The fun of seeing Motown the Musical starts a few hours before leaving for the theater. Just the promise of that glorious oldies playlist is like inner ear foreplay. There isn’t much that puts a bounce in the step of a romantic these days, but a ticket to any local tour stop of this show can do it.
The national road company is now making a too-brief weekend visit at Baltimore’s Hippodrome Theatre.
Director Charles Randolph-Wright has been with the 2013 Broadway production and through all its sold-out national tours. He certainly knows how to fill its vacancies with charismatic talent by this point, and he keeps all those colorful personalities churning up whatever dramatic payoffs exist in the thin book.
Based on the autobiography of Motown founder and guiding genius Berry Gordy, this is still something more than a jukebox show. Its narrative briskly moves through the milestones and setbacks of the once-struggling songwriter as he builds a recording empire patterned after a Detroit auto assembly line: the iron frame glides in one door and a beautiful dream of a first-class ride drives out the other.
The succession of hit singles soon follows, along with the development of dazzling new stars like Marvin Gaye, Smokey Robinson, Diana Ross, Stevie Wonder and The Jackson Five.
The book touches on Gordy’s relationship with Ross, although anyone looking for insights or substantive drama will have to read between the lyrics. In the end, the empire is torn apart by success and societal upheavals, but its family of stars still have enough love left for a big reunion and a grand finale.
In Baltimore, the role of Berry Gordy is in the excellent hands of singer-actor Kenneth Mosley, who makes Gordy’s wheeler-dealer ambitiousness endearing with his open smile and honest enthusiasm. He is more than capable of delivering the big singing solos, too, particularly in that climactic soul-baring final solo, “Can I Close the Door on Love?”
Grammy-nominated singer Trenyce is a welcome revelation playing Diana Ross. With near-perfect pitch and an eerily similar timbre, Trenyce delivers the diva’s sinuous cooing and sheer, silken joy of performing with crowd-pleasing marksmanship. The actress even handles the audience participation segment for “Reach Out and Touch” in Act II like a veteran showbiz trooper.
Backed up vocally by Alex Hairston as Florence Ballard and Quiana Holmes as Mary Wilson, Trenyce coaxes the audience to settle back in pure pleasure and enjoy the lush harmonics of “Baby Love” and the chugging locomotive drive of “Stop!
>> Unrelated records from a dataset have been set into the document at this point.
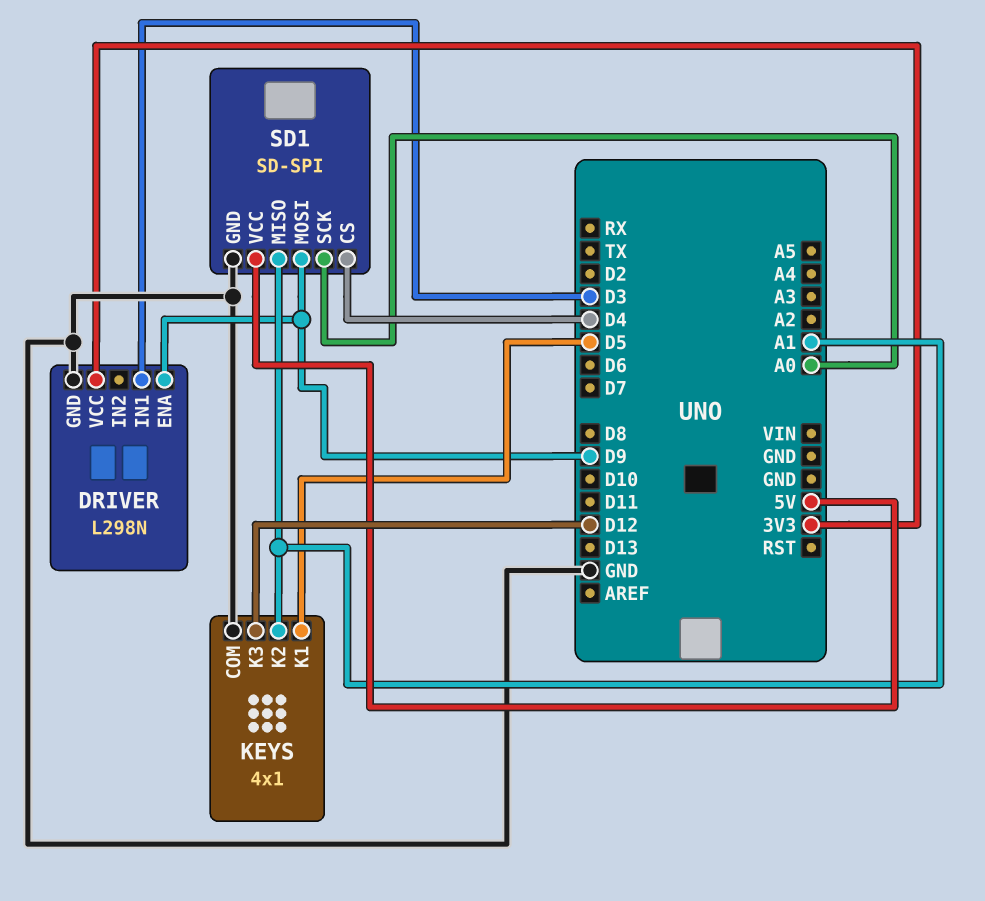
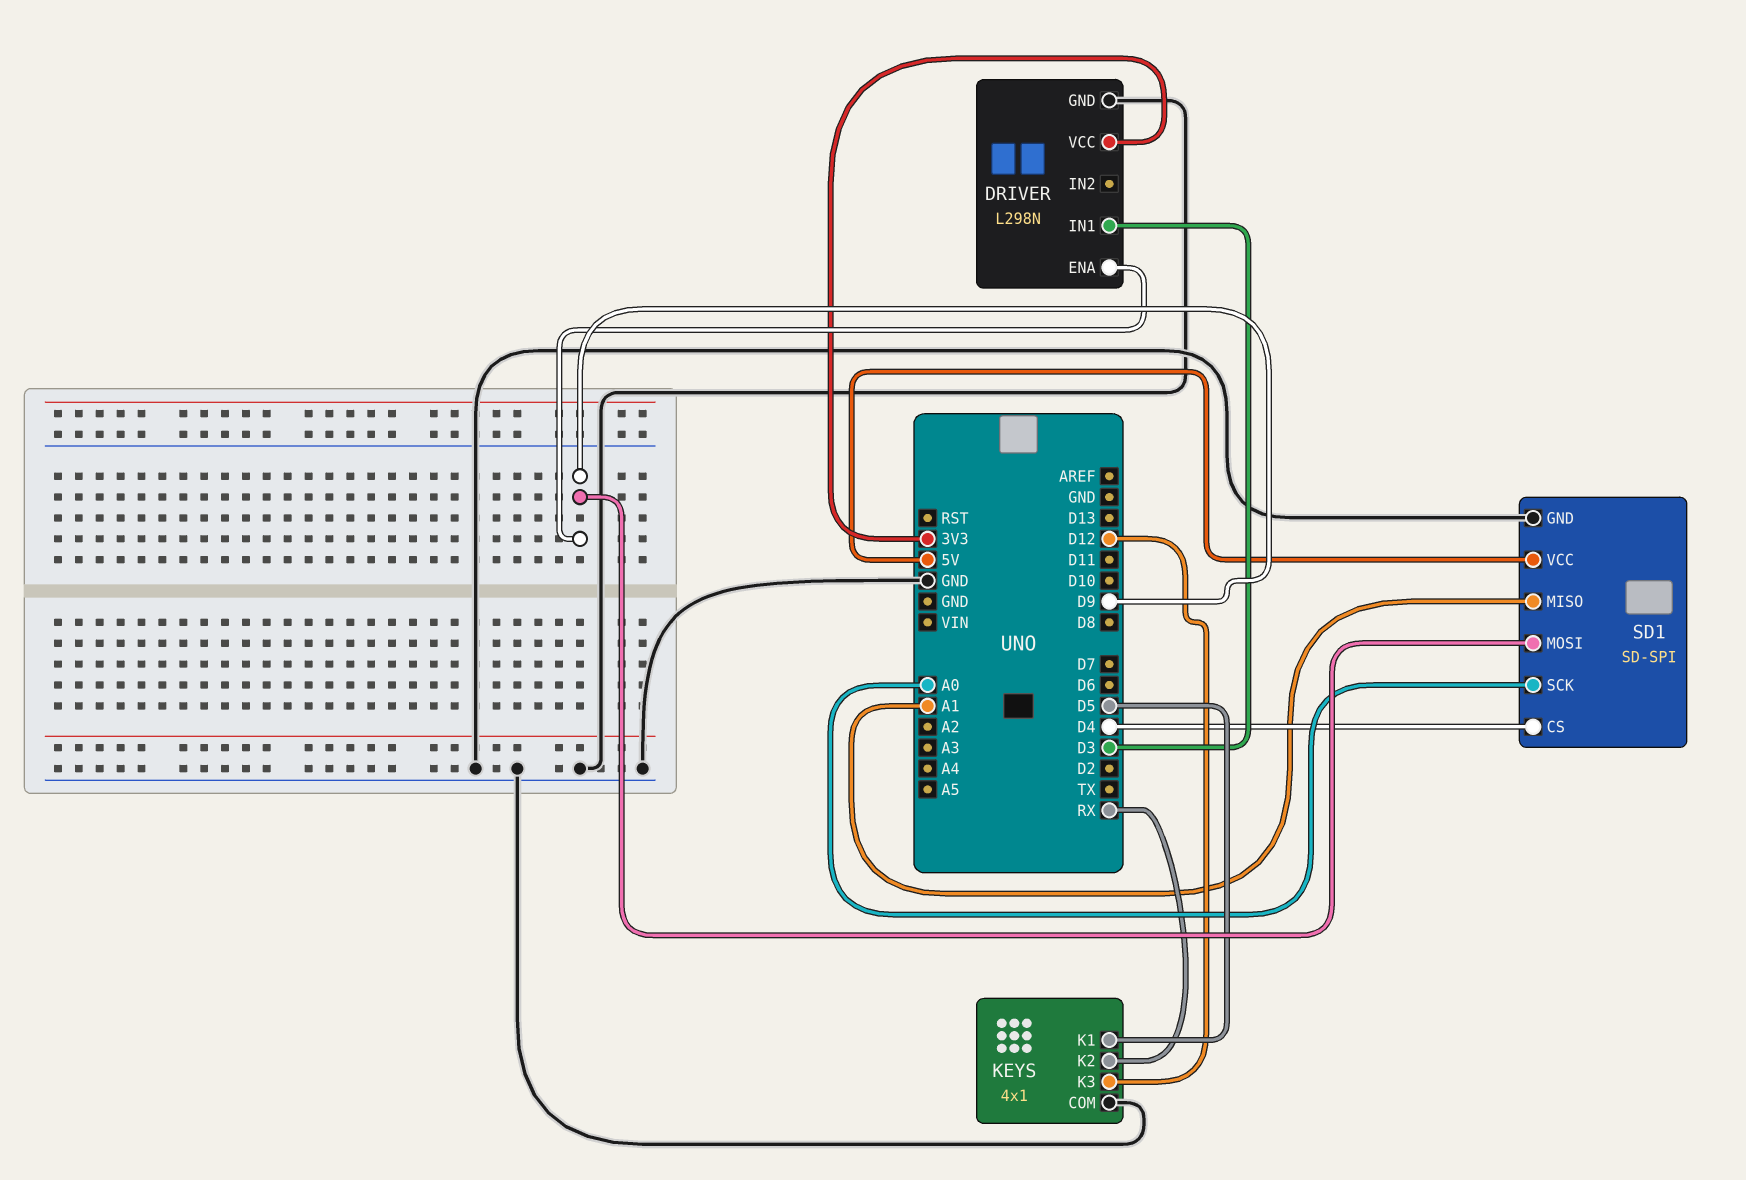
KEYS pin K2: A1 -> RX

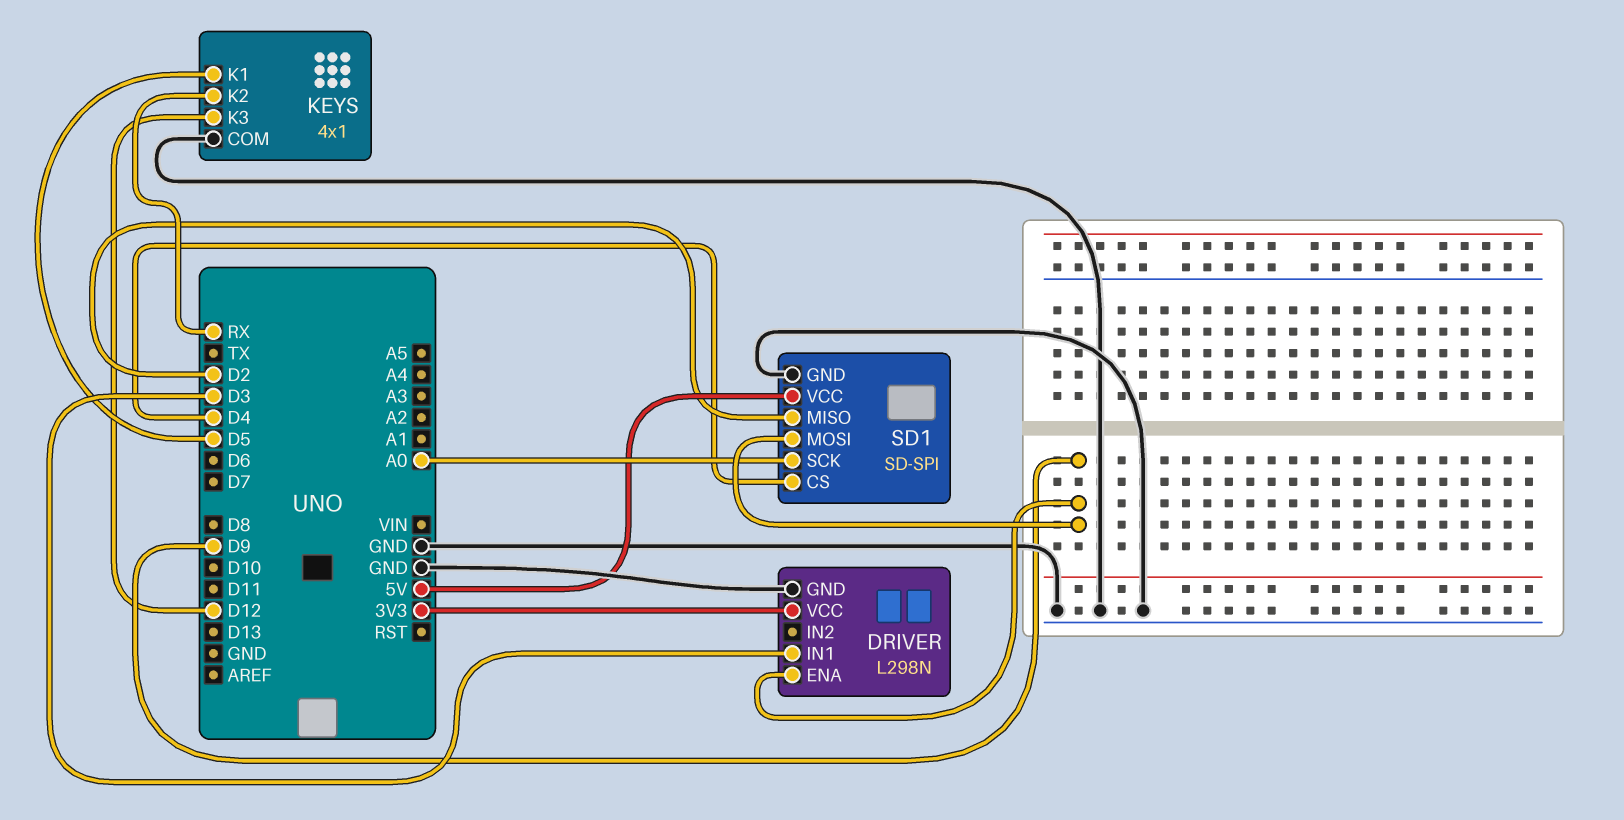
SD1 pin MISO: A1 -> D2

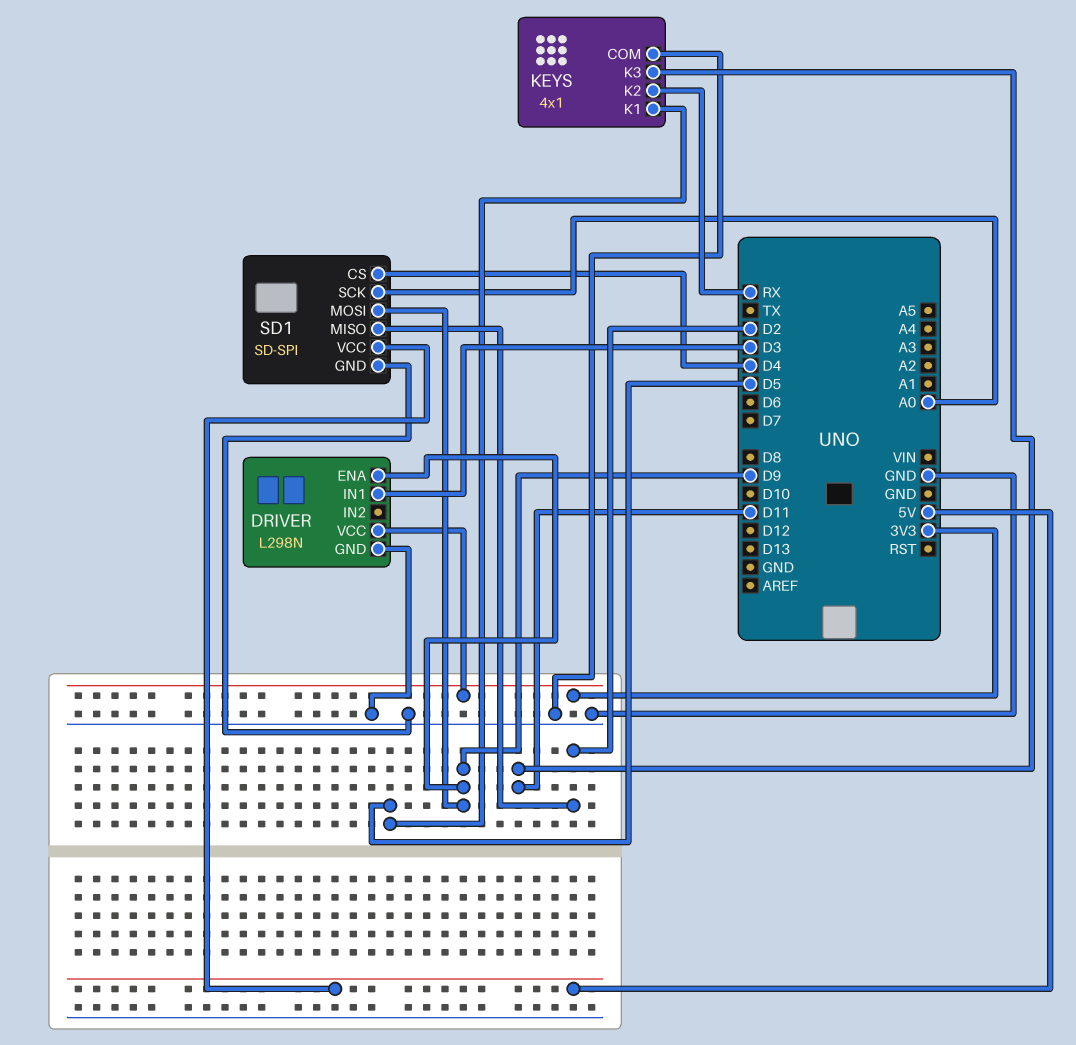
KEYS pin K3: D12 -> D11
In the Name of Love,” among others.
Kayla Jenerson as Mary Wells hits “My Guy” out of the Hippodrome, then goes on to prove herself another amazing powerhouse singer in a show quite literally off the charts with them.
Matt Manuel wins over the crowd as a silky Marvin Gaye, even pulling off the tricky a cappella arrangement of the plaintive protest cri du coeur, “What’s Going On?”
Justin Reynolds evokes some of the evening’s biggest smiles as Smokey Robinson, whether serving as Gordy’s foil or stepping to the fore with the Miracles for “Shop Around” and “You’ve Really Got a Hold On Me.”
Kai Calhoun and Chase Phillips alternate in the showcase roles of the childhood Berry Gordy, the early Stevie Wonder and the inimitable Michael Jackson (an audience thriller in his “ABC” signature moves and 1970s funk wardrobe).
The live Motown orchestra under Music Director Matthew Croft (doing the savvy arrangements of Ethan Popp) and the almost nonstop excitement of Choreographers Patricia Wilcox and Warren Adams help make the changing eras come to vibrant life.
The great Motown package of hits has been tied up with wide swaths of professionalism and ribbons of rainbow light by this traveling troupe. As the song says, there’s “Dancin’ in the Streets” in Baltimore again. The fun starts as soon as you “reach out” and say, “I’ll be there!”
Running Time: Two hours and 40 minutes, with one 10-minute intermission.